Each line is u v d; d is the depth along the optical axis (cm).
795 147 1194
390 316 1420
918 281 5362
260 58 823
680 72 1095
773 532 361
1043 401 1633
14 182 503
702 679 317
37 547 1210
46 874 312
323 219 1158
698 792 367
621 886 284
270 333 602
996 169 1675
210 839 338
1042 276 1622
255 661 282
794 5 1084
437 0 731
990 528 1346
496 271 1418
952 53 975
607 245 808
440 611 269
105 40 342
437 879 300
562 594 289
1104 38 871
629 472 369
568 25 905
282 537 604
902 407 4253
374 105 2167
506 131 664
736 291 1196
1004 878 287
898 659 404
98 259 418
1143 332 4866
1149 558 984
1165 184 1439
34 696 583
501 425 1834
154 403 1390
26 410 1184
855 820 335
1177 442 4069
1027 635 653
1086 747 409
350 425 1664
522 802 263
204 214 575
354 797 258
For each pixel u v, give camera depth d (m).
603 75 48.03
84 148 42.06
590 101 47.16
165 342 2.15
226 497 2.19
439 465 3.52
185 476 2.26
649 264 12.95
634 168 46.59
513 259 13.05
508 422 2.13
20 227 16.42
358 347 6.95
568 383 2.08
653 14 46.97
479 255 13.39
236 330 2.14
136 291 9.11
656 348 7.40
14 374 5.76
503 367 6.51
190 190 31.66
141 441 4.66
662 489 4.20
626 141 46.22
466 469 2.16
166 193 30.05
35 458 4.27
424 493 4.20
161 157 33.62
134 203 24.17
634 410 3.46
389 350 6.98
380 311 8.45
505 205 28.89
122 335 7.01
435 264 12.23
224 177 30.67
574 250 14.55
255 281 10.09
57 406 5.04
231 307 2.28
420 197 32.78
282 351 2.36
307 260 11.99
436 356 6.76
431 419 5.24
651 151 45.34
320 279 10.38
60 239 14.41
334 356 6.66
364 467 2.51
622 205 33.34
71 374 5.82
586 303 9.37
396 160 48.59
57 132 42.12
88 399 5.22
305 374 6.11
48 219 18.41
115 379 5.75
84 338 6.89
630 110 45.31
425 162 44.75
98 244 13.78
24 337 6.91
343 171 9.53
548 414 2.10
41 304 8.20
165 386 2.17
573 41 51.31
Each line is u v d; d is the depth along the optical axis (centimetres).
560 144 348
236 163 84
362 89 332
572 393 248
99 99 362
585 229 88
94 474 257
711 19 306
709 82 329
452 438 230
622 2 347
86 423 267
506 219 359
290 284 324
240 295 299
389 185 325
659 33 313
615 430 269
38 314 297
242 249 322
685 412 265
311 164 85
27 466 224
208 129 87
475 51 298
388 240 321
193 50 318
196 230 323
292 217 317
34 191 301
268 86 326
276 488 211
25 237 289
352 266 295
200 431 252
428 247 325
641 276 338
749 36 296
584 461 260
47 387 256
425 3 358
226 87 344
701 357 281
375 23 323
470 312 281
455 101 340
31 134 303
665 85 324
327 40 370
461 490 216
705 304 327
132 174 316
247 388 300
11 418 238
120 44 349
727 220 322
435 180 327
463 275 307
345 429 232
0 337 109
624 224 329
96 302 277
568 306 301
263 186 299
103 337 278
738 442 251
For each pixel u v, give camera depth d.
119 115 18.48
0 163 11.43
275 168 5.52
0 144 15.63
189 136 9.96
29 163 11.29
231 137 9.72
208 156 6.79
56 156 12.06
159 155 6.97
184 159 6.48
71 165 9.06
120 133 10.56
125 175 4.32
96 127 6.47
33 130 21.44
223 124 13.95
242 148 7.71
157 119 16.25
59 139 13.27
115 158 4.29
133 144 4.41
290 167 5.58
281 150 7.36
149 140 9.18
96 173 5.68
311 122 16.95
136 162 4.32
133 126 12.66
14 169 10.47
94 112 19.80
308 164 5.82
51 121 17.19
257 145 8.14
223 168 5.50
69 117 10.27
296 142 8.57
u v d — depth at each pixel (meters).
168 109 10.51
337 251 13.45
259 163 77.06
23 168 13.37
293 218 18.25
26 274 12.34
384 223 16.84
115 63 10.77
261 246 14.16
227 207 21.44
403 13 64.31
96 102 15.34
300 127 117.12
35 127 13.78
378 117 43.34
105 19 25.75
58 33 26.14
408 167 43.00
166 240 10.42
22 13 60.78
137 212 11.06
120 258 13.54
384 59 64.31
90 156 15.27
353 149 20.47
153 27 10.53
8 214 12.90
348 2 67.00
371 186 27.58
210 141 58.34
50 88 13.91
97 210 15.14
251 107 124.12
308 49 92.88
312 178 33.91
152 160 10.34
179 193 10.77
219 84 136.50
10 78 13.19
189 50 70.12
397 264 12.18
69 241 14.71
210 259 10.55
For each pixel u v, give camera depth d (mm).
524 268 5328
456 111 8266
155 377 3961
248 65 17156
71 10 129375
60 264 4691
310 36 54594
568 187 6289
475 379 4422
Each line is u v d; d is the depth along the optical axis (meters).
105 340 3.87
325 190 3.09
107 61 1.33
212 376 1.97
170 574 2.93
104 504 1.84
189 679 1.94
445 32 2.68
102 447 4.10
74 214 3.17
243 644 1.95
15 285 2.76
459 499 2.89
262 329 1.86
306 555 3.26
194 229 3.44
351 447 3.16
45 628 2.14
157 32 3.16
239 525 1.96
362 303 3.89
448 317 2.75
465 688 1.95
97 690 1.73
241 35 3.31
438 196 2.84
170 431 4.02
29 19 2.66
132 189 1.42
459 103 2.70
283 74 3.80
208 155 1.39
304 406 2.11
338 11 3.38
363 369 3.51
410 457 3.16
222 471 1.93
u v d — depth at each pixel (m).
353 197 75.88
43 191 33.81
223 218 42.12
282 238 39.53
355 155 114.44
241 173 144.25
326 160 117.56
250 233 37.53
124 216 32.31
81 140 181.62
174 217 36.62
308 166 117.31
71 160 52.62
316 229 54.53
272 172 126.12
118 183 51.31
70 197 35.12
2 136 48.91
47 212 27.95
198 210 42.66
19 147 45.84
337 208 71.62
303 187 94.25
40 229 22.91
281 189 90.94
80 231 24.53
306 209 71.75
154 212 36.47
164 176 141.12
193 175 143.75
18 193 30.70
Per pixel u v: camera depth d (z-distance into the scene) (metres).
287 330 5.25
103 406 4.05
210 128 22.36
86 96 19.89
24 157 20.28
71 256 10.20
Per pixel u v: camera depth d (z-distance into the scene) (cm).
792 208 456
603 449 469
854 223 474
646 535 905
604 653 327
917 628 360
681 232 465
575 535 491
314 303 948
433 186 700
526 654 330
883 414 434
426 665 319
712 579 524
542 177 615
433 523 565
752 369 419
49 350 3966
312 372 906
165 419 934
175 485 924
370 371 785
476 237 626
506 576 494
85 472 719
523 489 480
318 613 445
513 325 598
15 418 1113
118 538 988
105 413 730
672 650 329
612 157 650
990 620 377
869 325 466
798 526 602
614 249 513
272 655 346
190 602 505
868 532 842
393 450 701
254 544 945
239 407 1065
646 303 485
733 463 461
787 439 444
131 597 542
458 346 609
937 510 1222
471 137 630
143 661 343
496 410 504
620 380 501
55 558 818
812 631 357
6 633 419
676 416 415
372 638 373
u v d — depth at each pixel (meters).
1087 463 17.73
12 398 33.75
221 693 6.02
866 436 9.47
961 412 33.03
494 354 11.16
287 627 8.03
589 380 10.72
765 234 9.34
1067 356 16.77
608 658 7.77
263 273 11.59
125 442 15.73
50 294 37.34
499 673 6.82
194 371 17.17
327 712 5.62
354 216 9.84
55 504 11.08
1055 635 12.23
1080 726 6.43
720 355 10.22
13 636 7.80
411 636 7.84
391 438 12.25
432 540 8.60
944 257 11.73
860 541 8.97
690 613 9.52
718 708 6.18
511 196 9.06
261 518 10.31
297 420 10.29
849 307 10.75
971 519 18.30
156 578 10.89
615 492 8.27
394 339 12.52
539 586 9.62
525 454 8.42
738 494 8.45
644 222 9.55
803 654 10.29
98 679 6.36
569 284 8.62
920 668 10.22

## ASSIGNMENT
Retype only this portion of the data above: the line containing "290 167 5.58", the line containing "475 379 4422", and all lines between them, exactly.

## SOLVED EXERCISE
290 167 5.58
281 150 7.36
149 140 9.18
96 173 5.68
311 122 16.95
136 162 4.32
133 126 12.66
14 169 10.47
94 112 19.80
308 164 5.82
51 121 17.19
257 145 8.14
223 168 5.50
69 117 10.27
296 142 8.57
u v d — depth at each pixel (meters).
168 109 10.51
337 251 13.45
259 163 77.06
23 168 13.37
293 218 18.25
26 274 12.34
384 223 16.84
115 63 10.77
261 246 14.16
227 207 21.44
403 13 64.31
96 102 15.34
300 127 117.12
35 127 13.78
378 117 43.34
105 19 25.75
58 33 26.14
408 167 43.00
166 240 10.42
22 13 60.78
137 212 11.06
120 258 13.54
384 59 64.31
90 156 15.27
353 149 20.47
153 27 10.53
8 214 12.90
348 2 67.00
371 186 27.58
210 141 58.34
50 88 13.91
97 210 15.14
251 107 124.12
308 49 92.88
312 178 33.91
152 160 10.34
179 193 10.77
219 84 136.50
10 78 13.19
189 50 70.12
397 264 12.18
69 241 14.71
210 259 10.55
For each pixel u v, give camera depth d (mm).
524 268 5328
456 111 8266
155 377 3961
248 65 17156
71 10 129375
60 264 4691
310 36 54594
568 187 6289
475 379 4422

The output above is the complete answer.